If you have ever consciously tried to be still in life you know the feeling: it doesn`t take too long and you begin to feel an itch here… an uncomfortable folding of your clothes there… discomfort in one of your limbs… the possibilities are endless and the pulling of the mind is strong.

If you have ever made the effort to stay still during these arising feelings and sensations, you may also have noticed something else: whatever it is, that was calling your attention in one moment, will fade when you have ignored it for some time – only to be replaced by another distraction. This little game of the mind will keep going for quite some time. However, if you manage to stay still, and if it is a good day, the pulling of the mind may eventually cease and leave you to just be.

These experiences bring us three very important insights.

One: the mind will try to pull our attention away at first – we need to learn how to be still.

Two: if we practice and manage to stay still, not giving in to the pulling of the mind (we don`t scratch, we don`t fix our clothes, we don`tchange our position, we don`t get up and leave), the feelings and sensations will first begin to wander, then eventually cease.

Which leads us to the most important insight of all: we are the ones who are in control. We alone decide what is important and what has an impact on us in life. Which, applied to what we encounter in our daily lives, has the potential to shift our energy towards an uplifting, positive outlook on the world that will help us to be content with what is, instead of focusing on what is not.

There is one little story that had a huge impact on me when I was first becoming a yoga teacher. I completed my first teacher training with Sivananda in an Ashram on the Bahamas. It was an intense time full of changes and shifts and the Ashram life came with some restraints. One of them was the amount of free time that was granted to us. The days were packed full and we had just the right amount of time to eat, rest and complete out homework with not a minute to spare. I had met a man not long before making my way to the Ashram and was crazy in love. We only managed to talk a few times during this month for a couple of minutes. After one of our talks I got up and noticed that my body was covered in mosquito bites. I had not even noticed the myriads of mosquitoes that had found their way into my tent during our talk.
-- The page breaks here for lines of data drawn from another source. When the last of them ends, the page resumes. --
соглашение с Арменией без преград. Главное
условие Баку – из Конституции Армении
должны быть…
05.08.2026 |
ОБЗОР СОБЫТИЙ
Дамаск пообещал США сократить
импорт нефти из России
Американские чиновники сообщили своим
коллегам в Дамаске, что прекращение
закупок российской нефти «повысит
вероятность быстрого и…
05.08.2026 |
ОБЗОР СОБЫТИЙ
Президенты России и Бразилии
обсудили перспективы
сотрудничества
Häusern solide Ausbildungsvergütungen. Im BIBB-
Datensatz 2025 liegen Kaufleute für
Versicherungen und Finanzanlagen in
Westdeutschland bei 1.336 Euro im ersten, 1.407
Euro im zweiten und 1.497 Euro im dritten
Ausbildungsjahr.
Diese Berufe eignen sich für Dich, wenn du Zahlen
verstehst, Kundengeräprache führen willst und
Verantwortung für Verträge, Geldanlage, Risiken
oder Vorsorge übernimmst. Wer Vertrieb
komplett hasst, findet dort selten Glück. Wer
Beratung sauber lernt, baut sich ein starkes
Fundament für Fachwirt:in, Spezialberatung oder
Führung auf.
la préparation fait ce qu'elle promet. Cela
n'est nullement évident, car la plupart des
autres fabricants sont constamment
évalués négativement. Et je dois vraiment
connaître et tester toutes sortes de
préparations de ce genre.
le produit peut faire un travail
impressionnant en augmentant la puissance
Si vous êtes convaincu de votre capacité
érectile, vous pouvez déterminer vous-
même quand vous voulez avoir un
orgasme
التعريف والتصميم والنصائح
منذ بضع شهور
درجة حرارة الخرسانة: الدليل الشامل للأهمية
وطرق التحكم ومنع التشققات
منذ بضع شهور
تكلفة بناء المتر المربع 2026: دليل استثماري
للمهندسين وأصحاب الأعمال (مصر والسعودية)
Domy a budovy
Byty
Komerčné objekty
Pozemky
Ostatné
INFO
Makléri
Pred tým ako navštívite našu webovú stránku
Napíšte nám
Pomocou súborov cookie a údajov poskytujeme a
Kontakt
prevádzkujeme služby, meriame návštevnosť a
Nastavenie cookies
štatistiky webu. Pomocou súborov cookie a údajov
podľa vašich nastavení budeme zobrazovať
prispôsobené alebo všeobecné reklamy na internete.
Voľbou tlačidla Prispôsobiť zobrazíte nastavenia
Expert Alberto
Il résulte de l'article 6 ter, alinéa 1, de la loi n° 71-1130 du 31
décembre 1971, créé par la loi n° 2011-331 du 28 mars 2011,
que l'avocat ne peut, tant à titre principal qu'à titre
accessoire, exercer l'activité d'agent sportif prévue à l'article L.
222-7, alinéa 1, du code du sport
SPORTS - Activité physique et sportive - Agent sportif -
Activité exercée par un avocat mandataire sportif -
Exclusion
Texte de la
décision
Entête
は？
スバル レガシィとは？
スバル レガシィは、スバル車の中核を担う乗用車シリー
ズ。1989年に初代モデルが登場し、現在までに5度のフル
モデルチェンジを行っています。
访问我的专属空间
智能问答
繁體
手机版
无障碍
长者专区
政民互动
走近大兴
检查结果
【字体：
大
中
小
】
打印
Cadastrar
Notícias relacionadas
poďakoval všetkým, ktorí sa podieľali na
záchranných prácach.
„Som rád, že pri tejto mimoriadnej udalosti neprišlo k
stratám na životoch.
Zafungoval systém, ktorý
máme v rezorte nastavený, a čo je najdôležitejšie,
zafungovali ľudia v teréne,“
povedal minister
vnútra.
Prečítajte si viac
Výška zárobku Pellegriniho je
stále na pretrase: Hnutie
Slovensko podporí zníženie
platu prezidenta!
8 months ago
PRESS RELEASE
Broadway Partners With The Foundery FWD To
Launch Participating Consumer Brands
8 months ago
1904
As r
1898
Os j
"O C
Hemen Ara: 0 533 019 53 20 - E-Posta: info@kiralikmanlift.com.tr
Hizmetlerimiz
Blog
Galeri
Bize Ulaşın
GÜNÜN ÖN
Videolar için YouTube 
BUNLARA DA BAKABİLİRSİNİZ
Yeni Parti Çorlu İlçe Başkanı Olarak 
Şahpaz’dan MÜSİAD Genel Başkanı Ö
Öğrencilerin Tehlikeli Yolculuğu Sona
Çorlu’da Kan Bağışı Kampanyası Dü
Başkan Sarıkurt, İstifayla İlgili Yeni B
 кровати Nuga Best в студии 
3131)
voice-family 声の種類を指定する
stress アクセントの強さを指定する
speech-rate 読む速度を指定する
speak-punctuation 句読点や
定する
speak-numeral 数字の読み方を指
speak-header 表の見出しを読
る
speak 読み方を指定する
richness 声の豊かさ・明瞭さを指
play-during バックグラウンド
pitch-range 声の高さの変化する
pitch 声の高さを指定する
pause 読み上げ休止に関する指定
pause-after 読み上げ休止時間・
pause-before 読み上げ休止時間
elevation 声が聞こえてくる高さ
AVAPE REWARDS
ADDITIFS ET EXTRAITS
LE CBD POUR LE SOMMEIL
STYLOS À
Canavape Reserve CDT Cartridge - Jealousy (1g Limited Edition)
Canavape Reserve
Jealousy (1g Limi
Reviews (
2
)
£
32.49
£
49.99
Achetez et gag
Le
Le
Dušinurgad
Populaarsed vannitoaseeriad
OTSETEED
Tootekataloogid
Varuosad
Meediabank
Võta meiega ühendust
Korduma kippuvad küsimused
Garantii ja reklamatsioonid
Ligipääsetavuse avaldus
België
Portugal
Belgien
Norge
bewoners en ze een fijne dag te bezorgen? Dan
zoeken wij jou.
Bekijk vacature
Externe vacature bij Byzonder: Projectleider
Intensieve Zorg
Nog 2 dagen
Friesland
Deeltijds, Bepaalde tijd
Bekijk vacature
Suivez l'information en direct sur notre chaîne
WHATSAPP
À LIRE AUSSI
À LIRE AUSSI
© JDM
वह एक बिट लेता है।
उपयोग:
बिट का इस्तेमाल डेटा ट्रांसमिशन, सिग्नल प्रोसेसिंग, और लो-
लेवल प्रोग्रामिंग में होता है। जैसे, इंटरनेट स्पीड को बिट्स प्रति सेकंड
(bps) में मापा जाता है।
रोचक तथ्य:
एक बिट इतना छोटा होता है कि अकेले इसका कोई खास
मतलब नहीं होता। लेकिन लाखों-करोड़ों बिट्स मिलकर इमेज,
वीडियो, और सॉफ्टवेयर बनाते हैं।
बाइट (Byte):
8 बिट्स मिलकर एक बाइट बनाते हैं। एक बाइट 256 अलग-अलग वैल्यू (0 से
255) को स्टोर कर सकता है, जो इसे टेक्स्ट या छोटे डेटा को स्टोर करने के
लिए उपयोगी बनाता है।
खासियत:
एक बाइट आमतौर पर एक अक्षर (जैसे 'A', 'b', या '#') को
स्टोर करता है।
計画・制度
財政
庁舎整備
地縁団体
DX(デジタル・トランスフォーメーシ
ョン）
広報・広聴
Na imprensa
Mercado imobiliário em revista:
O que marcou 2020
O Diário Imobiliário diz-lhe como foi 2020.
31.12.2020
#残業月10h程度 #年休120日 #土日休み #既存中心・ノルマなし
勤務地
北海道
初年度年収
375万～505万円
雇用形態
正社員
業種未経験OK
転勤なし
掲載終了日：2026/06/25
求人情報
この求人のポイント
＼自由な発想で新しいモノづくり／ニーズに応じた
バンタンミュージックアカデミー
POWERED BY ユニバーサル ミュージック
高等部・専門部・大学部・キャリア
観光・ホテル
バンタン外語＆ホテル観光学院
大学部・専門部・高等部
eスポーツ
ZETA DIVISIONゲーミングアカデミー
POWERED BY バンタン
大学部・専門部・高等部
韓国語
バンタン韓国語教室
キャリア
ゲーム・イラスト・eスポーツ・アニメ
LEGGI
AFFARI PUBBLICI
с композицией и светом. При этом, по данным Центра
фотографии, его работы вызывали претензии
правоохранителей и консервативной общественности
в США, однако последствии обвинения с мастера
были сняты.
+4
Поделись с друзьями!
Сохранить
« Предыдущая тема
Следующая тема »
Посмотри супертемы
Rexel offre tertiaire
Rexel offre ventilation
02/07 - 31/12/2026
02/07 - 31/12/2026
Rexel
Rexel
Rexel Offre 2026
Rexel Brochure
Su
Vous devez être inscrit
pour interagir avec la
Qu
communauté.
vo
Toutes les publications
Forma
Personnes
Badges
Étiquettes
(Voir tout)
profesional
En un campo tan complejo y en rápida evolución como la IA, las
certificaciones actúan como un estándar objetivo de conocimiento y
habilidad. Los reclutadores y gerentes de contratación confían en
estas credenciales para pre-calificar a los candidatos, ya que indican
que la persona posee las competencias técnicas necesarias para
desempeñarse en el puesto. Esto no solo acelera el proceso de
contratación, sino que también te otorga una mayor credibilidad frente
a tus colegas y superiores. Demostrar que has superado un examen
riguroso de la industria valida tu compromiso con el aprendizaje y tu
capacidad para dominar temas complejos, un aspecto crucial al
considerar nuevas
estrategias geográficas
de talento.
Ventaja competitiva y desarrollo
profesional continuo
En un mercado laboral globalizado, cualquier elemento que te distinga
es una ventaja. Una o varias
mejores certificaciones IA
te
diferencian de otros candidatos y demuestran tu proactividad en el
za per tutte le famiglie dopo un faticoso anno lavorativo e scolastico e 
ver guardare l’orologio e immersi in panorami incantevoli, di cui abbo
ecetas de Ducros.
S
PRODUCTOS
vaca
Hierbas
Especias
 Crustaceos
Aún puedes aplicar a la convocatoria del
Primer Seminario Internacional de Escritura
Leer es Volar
That same evening, I settled in for our daily 20 minute evening meditation. Only a few seconds into the meditation I noticed a mosquito buzzing around me. My mind was instantly alert. And then it struck me: it is now, in the stillness, that I give my mind the permission to pull my attention away. I felt instantly challenged and managed to stay still for the remainder of the time. Which left me with a few bites but some crucial insights that were worth every itch.